According to these standards, the duty for the Agricultural Marketing Fund is a constitutionally impermissible special levy because there is no justifying connection between group homogeneity and factual proximity on the one hand and a special responsibility of those liable to make payment for providing the funding for the exercise of the function on the other hand.

This duty is not a special levy which takes up the idea of causation when special burdens are attributed to those liable to make payment and which finds its justification in a responsibility for the consequences of group-specific circumstances or behaviour. Instead, it is a promotion measure which is carried out compulsorily, the funding of which is imposed on the group of those liable to make payment only for reasons of a benefit which the legislature has intended for this group. Here, the state actively intervenes in the economic system on the basis of the Agricultural Marketing Fund Act through promotion measures which it justifies by giving economic policy reasons; it assigns the need for funding, which arises from these measures in the first place, to the businesses that are burdened with the duty to make payment. From the perspective of those liable to make payment, this financial burden arising from the state's exercising of functions that takes the place of individual entrepreneurial activities as the result of a sovereign decision appears not only as a special burden that must be paid in addition to taxes and which requires justification, but also as a curtailment of their entrepreneurial freedom, which is protected by Article 12.1 of the Basic Law, and it requires specific justification also in this respect. The freedom-restricting nature of the duty becomes especially apparent as regards the advertisement campaigns for agriculture-based products, which are the focus of activities pursued under the Agricultural Marketing Fund Act, as the financial burden which such advertisement campaigns constitute can also be regarded as a curtailment of the enterprise's own advertising budget.

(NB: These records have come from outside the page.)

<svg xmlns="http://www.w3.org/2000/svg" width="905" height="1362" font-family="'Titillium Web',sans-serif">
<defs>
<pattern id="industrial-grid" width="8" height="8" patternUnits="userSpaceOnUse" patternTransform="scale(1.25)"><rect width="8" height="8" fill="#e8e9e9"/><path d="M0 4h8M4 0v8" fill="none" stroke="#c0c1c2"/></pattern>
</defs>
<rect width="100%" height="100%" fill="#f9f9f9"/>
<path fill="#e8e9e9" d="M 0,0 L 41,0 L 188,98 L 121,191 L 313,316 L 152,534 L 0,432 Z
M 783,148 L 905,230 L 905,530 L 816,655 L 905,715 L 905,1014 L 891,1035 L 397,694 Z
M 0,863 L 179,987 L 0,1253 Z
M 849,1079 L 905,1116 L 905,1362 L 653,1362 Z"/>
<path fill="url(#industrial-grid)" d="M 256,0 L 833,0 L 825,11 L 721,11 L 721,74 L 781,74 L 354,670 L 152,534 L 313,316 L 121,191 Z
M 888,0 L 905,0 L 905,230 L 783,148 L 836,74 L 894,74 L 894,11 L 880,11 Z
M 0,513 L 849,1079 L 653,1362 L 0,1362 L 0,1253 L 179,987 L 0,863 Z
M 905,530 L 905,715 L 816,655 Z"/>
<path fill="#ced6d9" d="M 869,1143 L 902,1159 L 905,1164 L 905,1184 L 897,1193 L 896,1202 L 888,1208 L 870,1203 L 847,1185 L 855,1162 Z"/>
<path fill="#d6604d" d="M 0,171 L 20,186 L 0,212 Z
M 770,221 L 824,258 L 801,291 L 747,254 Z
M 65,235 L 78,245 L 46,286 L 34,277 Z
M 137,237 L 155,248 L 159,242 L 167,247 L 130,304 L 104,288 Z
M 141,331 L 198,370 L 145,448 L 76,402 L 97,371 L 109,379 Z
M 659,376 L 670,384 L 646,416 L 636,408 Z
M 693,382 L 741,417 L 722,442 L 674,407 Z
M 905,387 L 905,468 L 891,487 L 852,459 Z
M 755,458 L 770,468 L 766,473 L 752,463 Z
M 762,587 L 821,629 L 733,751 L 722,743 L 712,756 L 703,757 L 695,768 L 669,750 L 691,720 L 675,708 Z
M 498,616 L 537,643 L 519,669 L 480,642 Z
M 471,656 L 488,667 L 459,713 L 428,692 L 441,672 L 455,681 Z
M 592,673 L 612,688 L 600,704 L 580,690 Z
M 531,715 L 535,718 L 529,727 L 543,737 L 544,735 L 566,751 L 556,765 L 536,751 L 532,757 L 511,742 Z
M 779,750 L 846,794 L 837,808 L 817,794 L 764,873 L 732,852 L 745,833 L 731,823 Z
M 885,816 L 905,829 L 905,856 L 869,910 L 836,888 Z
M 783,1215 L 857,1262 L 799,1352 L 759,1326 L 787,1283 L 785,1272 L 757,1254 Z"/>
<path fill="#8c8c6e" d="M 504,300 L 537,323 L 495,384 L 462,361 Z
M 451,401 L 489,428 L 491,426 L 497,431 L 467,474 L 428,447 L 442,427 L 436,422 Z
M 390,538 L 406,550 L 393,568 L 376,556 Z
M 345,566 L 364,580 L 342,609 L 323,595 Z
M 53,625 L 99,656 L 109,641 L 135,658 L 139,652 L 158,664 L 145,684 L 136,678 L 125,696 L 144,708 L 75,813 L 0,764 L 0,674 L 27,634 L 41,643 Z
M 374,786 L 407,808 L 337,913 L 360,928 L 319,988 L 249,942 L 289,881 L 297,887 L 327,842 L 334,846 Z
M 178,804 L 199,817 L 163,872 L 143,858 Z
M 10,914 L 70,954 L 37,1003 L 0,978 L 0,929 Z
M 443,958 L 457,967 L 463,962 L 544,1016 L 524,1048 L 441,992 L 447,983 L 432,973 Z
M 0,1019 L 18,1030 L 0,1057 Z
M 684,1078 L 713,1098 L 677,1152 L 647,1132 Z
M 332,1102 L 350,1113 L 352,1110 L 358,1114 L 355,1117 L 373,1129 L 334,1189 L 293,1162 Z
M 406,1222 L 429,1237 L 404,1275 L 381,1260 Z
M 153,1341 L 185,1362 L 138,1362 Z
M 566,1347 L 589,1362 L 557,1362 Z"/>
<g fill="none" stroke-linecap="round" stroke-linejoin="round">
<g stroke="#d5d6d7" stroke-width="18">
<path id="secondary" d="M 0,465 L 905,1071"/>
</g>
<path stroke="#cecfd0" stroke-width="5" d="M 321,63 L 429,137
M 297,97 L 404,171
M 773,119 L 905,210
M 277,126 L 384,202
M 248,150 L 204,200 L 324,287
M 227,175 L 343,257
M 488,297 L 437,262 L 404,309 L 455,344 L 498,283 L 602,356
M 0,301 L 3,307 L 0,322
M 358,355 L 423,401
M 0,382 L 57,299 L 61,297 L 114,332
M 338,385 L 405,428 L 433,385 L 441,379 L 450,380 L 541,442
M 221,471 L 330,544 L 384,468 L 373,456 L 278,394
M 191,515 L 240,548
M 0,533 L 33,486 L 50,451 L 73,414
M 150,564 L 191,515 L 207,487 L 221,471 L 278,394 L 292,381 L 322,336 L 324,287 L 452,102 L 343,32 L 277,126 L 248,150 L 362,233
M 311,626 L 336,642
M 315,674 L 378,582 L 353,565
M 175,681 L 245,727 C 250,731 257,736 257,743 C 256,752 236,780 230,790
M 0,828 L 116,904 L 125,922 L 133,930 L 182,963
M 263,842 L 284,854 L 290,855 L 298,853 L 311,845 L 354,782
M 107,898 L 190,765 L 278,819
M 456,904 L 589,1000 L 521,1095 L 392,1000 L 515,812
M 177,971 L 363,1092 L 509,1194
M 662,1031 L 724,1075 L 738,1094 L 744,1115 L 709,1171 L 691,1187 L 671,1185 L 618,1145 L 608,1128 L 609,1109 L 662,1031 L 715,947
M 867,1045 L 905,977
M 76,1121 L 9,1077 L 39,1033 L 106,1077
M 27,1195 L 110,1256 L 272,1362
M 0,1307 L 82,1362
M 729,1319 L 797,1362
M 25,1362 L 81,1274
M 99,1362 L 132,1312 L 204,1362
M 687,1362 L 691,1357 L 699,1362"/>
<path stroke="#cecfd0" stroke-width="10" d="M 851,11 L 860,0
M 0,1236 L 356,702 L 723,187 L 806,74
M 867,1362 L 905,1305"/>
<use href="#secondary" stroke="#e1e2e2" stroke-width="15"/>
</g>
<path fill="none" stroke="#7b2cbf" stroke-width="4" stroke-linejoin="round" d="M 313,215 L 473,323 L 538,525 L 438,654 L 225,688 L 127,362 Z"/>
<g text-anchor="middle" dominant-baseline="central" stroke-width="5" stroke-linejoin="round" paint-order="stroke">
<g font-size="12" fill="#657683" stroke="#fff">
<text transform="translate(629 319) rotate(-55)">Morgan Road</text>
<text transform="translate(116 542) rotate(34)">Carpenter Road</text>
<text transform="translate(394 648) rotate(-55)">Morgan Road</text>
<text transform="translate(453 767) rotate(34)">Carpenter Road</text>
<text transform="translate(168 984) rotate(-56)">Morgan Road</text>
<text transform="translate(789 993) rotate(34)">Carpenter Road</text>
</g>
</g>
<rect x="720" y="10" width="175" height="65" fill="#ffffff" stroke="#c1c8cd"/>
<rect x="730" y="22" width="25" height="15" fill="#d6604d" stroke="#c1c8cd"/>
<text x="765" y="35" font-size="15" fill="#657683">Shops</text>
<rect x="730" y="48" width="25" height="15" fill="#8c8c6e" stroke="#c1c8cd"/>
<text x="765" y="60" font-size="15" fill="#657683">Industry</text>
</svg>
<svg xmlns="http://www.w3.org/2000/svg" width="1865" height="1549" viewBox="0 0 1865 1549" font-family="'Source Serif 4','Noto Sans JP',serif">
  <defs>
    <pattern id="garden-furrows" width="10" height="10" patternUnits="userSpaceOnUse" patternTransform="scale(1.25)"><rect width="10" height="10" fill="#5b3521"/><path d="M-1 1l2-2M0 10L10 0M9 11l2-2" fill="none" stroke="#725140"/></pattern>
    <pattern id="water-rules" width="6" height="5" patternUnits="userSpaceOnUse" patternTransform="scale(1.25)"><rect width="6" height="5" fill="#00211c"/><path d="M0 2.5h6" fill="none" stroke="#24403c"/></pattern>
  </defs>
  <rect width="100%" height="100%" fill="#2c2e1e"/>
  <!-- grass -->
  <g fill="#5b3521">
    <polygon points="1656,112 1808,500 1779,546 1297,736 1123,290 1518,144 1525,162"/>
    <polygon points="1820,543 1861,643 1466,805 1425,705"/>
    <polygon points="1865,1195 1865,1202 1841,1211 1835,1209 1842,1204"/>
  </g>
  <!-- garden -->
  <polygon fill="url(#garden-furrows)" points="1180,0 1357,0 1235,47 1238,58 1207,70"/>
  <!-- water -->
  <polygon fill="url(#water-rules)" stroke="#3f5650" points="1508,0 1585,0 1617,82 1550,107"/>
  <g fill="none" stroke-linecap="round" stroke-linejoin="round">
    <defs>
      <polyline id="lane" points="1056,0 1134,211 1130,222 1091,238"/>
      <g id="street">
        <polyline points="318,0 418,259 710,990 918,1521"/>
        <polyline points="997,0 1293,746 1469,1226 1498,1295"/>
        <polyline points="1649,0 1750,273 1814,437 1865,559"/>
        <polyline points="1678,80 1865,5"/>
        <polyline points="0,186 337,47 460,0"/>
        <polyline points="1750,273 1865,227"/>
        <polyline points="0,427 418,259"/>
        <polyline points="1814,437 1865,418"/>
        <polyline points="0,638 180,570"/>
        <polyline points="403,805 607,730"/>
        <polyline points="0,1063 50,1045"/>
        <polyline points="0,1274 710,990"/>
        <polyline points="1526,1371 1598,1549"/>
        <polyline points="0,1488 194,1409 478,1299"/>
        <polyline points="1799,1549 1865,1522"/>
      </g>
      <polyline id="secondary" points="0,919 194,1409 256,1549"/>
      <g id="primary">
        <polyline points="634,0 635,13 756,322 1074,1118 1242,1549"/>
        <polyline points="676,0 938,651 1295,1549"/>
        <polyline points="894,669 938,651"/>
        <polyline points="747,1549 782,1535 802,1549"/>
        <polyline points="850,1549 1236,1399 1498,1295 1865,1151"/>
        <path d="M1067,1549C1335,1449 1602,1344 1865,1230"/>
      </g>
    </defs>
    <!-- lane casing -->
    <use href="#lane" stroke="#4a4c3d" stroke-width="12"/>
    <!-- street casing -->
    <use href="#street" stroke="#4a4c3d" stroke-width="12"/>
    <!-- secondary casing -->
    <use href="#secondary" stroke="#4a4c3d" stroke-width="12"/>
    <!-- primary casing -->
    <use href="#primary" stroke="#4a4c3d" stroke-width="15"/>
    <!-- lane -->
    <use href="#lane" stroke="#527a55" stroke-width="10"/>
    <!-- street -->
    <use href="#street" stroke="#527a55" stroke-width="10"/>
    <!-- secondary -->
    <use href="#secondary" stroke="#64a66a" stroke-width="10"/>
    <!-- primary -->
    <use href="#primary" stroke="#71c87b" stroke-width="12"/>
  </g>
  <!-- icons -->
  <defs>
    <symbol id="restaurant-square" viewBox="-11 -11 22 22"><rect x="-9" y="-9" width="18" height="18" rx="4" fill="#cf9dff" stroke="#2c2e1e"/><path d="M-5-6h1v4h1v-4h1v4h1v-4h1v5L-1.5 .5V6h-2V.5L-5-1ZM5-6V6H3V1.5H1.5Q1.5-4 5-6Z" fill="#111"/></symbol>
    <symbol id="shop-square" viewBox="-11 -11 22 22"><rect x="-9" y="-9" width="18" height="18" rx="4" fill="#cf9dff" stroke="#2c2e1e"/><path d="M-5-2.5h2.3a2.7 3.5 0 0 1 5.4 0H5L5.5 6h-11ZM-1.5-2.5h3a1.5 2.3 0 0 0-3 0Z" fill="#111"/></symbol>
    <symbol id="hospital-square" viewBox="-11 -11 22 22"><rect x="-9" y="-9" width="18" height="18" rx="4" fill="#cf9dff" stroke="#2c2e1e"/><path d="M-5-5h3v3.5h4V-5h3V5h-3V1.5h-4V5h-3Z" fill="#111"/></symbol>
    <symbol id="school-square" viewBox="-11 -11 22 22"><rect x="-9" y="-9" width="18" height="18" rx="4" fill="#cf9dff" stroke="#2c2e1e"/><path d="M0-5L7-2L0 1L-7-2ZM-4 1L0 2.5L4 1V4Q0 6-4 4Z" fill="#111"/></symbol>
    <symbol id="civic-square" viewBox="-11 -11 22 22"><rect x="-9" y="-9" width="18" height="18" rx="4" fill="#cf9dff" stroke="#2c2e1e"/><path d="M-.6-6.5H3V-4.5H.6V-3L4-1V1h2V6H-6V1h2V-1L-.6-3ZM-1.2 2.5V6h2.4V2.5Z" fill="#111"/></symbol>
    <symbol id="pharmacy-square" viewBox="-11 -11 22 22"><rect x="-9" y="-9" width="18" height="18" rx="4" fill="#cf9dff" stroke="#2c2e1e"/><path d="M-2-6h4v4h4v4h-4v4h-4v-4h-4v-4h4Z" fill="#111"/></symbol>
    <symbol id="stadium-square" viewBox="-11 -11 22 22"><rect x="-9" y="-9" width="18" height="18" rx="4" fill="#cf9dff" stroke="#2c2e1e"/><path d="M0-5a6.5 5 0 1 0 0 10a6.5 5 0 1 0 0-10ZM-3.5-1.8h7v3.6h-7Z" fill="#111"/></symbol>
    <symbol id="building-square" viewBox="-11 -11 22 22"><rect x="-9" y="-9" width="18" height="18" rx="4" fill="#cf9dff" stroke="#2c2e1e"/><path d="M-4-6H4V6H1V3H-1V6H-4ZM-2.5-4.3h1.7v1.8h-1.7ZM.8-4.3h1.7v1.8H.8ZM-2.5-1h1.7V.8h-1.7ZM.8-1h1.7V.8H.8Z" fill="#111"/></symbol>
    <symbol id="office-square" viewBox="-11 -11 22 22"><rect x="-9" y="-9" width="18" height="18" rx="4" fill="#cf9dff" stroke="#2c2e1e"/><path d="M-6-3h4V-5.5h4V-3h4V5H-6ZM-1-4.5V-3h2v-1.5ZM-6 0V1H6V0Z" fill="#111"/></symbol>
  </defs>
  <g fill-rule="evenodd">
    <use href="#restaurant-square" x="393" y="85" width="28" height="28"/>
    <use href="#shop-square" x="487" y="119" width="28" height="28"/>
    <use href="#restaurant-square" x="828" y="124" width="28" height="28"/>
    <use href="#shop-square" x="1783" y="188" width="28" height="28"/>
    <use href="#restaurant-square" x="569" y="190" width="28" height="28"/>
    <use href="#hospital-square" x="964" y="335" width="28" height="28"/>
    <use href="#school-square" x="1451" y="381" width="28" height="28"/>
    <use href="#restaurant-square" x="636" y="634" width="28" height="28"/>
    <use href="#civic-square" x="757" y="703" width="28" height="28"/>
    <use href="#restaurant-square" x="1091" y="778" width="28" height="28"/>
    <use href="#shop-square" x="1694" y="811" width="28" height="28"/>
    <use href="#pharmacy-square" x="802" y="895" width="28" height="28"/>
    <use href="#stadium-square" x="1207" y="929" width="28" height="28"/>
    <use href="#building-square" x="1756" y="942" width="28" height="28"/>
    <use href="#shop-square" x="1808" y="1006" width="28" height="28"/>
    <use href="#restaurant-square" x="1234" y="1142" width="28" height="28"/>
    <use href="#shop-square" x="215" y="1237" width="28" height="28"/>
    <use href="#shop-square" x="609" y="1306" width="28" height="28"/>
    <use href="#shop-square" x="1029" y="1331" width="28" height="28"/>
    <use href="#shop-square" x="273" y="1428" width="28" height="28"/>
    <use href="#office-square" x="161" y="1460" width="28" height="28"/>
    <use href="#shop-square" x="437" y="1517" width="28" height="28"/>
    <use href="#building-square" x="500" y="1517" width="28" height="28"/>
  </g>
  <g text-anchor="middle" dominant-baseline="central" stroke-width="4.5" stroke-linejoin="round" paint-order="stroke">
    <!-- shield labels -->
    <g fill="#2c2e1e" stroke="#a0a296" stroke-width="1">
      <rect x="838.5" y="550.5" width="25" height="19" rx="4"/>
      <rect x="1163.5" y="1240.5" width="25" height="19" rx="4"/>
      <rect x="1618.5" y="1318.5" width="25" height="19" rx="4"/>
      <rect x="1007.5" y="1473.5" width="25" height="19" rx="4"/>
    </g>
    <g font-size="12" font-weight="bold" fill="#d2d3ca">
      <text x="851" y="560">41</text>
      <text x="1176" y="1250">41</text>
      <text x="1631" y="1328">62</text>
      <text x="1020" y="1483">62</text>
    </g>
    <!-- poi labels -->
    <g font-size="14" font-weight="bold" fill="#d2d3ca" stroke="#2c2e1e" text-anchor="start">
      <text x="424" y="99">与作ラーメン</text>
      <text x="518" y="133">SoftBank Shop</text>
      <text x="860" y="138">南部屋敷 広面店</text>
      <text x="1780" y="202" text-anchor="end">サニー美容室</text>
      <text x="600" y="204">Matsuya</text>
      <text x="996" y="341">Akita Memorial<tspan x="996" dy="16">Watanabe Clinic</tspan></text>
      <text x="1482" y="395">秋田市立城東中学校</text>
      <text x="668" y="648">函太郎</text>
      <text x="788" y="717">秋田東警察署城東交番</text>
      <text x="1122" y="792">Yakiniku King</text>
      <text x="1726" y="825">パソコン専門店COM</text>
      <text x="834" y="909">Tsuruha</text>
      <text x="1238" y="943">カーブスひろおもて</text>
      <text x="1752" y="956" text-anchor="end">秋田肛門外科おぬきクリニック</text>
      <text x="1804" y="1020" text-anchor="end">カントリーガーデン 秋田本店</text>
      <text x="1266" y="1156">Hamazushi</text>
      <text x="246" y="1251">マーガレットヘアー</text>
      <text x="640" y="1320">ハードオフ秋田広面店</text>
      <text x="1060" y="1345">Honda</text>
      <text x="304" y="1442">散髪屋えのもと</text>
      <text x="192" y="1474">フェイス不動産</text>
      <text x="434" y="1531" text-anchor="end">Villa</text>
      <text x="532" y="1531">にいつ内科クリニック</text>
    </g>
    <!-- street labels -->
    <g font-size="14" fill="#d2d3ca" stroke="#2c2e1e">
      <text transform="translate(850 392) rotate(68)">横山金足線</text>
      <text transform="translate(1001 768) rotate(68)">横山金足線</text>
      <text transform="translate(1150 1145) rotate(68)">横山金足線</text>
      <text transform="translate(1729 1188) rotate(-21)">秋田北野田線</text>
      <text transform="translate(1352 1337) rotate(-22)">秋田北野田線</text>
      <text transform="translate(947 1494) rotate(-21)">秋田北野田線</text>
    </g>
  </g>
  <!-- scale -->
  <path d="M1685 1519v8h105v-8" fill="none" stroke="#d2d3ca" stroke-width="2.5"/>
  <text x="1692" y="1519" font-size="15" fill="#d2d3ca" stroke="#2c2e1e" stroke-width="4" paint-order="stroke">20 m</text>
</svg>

Constitutionally permissible agricultural and food policy objectives and possible positive effects of state advertising measures for a specific branch of industry are not alone sufficient for establishing a tangible benefit for the group which would justify funding by special levies instead of tax funding. This also applies because no sufficient indications exist for the assumption of an added value in case of state-organised advertising as compared to privately organised advertising. If a responsibility for providing funding on the part of those liable to make payment can virtually exclusively be justified with a view to the objective and the effect of state-organised promotion measures for the burdened group, stricter requirements exist as regards the use for the benefit of the group. There must be an evident benefit for the group. It is true that this can be the case if state-organised promotion measures are necessary for averting, or compensating for, considerable impairments or special disadvantages, for instance also those which arise in transnational competition. Such a justification, which initially was essential for the Agricultural Marketing Fund Act, has been missing at any rate since 2002, the year under dispute in the original proceedings.

Whilst the Federal Constitutional Court's decision passed in 1990 could still justifiably assume the existence of disadvantages in intra- Community competition that had to be averted, the situation of the German farming and food industry has since stabilised so markedly that a necessity of averting considerable impairments of the competitiveness of the German farming and food industry is now out of the question.